--- Data listing Enclosed Below ---

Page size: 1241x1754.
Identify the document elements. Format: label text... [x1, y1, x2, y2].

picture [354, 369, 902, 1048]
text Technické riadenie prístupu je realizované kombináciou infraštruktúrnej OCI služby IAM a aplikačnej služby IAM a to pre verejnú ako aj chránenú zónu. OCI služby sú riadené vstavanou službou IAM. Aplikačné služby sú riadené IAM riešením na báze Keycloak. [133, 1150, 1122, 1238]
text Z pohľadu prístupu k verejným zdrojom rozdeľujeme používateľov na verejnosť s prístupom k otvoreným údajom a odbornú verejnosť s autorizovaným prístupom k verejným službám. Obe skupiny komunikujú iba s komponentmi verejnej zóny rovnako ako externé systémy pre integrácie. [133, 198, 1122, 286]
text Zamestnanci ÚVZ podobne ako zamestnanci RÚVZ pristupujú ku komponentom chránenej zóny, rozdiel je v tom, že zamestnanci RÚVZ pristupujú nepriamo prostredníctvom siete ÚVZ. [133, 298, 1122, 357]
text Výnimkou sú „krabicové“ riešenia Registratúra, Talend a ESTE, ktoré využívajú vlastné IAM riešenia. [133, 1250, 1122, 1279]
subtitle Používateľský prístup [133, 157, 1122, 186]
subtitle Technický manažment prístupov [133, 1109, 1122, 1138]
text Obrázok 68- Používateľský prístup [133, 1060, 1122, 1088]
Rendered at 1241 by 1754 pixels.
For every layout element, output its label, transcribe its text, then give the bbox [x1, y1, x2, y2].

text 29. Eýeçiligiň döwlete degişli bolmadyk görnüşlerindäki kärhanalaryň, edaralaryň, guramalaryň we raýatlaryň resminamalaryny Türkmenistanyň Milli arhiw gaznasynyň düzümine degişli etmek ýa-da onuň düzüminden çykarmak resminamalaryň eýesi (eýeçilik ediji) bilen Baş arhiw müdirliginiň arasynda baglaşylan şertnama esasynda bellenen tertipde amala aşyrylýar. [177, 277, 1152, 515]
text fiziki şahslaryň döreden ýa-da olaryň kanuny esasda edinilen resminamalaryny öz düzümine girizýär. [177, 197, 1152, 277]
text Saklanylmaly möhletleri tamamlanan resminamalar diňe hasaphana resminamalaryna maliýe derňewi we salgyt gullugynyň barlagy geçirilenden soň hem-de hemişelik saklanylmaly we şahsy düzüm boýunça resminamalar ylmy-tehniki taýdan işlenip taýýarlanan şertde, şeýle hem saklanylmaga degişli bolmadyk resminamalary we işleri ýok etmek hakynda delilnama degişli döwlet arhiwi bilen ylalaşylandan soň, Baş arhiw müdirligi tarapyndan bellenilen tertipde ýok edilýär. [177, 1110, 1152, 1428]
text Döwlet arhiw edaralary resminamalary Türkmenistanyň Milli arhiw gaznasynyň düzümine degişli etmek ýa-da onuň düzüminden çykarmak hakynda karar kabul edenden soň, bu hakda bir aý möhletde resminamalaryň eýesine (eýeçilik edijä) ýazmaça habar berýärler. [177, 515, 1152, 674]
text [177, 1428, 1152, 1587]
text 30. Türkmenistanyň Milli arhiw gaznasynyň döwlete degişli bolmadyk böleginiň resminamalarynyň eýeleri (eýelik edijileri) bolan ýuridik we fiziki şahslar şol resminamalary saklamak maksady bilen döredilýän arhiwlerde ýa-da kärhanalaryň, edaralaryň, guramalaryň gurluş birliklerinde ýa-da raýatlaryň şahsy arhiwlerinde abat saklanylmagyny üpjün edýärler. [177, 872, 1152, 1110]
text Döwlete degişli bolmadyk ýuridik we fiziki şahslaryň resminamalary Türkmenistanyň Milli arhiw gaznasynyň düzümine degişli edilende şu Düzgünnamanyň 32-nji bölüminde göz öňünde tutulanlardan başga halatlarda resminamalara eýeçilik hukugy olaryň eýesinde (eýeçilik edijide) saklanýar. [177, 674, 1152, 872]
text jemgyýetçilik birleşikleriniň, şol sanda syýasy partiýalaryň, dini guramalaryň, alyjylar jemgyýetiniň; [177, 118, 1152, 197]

--- End of Enclosed Data listing ---

*Exercise description*
Could you transcribe every entry exactly, without altering anything?

*Solution*
Page size: 1241x1754.
Identify the document elements. Format: label text... [x1, y1, x2, y2].

picture [354, 369, 902, 1048]
text Technické riadenie prístupu je realizované kombináciou infraštruktúrnej OCI služby IAM a aplikačnej služby IAM a to pre verejnú ako aj chránenú zónu. OCI služby sú riadené vstavanou službou IAM. Aplikačné služby sú riadené IAM riešením na báze Keycloak. [133, 1150, 1122, 1238]
text Z pohľadu prístupu k verejným zdrojom rozdeľujeme používateľov na verejnosť s prístupom k otvoreným údajom a odbornú verejnosť s autorizovaným prístupom k verejným službám. Obe skupiny komunikujú iba s komponentmi verejnej zóny rovnako ako externé systémy pre integrácie. [133, 198, 1122, 286]
text Zamestnanci ÚVZ podobne ako zamestnanci RÚVZ pristupujú ku komponentom chránenej zóny, rozdiel je v tom, že zamestnanci RÚVZ pristupujú nepriamo prostredníctvom siete ÚVZ. [133, 298, 1122, 357]
text Výnimkou sú „krabicové“ riešenia Registratúra, Talend a ESTE, ktoré využívajú vlastné IAM riešenia. [133, 1250, 1122, 1279]
subtitle Používateľský prístup [133, 157, 1122, 186]
subtitle Technický manažment prístupov [133, 1109, 1122, 1138]
text Obrázok 68- Používateľský prístup [133, 1060, 1122, 1088]
Rendered at 1241 by 1754 pixels.
For every layout element, output its label, transcribe its text, then give the bbox [x1, y1, x2, y2].

text 29. Eýeçiligiň döwlete degişli bolmadyk görnüşlerindäki kärhanalaryň, edaralaryň, guramalaryň we raýatlaryň resminamalaryny Türkmenistanyň Milli arhiw gaznasynyň düzümine degişli etmek ýa-da onuň düzüminden çykarmak resminamalaryň eýesi (eýeçilik ediji) bilen Baş arhiw müdirliginiň arasynda baglaşylan şertnama esasynda bellenen tertipde amala aşyrylýar. [177, 277, 1152, 515]
text fiziki şahslaryň döreden ýa-da olaryň kanuny esasda edinilen resminamalaryny öz düzümine girizýär. [177, 197, 1152, 277]
text Saklanylmaly möhletleri tamamlanan resminamalar diňe hasaphana resminamalaryna maliýe derňewi we salgyt gullugynyň barlagy geçirilenden soň hem-de hemişelik saklanylmaly we şahsy düzüm boýunça resminamalar ylmy-tehniki taýdan işlenip taýýarlanan şertde, şeýle hem saklanylmaga degişli bolmadyk resminamalary we işleri ýok etmek hakynda delilnama degişli döwlet arhiwi bilen ylalaşylandan soň, Baş arhiw müdirligi tarapyndan bellenilen tertipde ýok edilýär. [177, 1110, 1152, 1428]
text Döwlet arhiw edaralary resminamalary Türkmenistanyň Milli arhiw gaznasynyň düzümine degişli etmek ýa-da onuň düzüminden çykarmak hakynda karar kabul edenden soň, bu hakda bir aý möhletde resminamalaryň eýesine (eýeçilik edijä) ýazmaça habar berýärler. [177, 515, 1152, 674]
text [177, 1428, 1152, 1587]
text 30. Türkmenistanyň Milli arhiw gaznasynyň döwlete degişli bolmadyk böleginiň resminamalarynyň eýeleri (eýelik edijileri) bolan ýuridik we fiziki şahslar şol resminamalary saklamak maksady bilen döredilýän arhiwlerde ýa-da kärhanalaryň, edaralaryň, guramalaryň gurluş birliklerinde ýa-da raýatlaryň şahsy arhiwlerinde abat saklanylmagyny üpjün edýärler. [177, 872, 1152, 1110]
text Döwlete degişli bolmadyk ýuridik we fiziki şahslaryň resminamalary Türkmenistanyň Milli arhiw gaznasynyň düzümine degişli edilende şu Düzgünnamanyň 32-nji bölüminde göz öňünde tutulanlardan başga halatlarda resminamalara eýeçilik hukugy olaryň eýesinde (eýeçilik edijide) saklanýar. [177, 674, 1152, 872]
text jemgyýetçilik birleşikleriniň, şol sanda syýasy partiýalaryň, dini guramalaryň, alyjylar jemgyýetiniň; [177, 118, 1152, 197]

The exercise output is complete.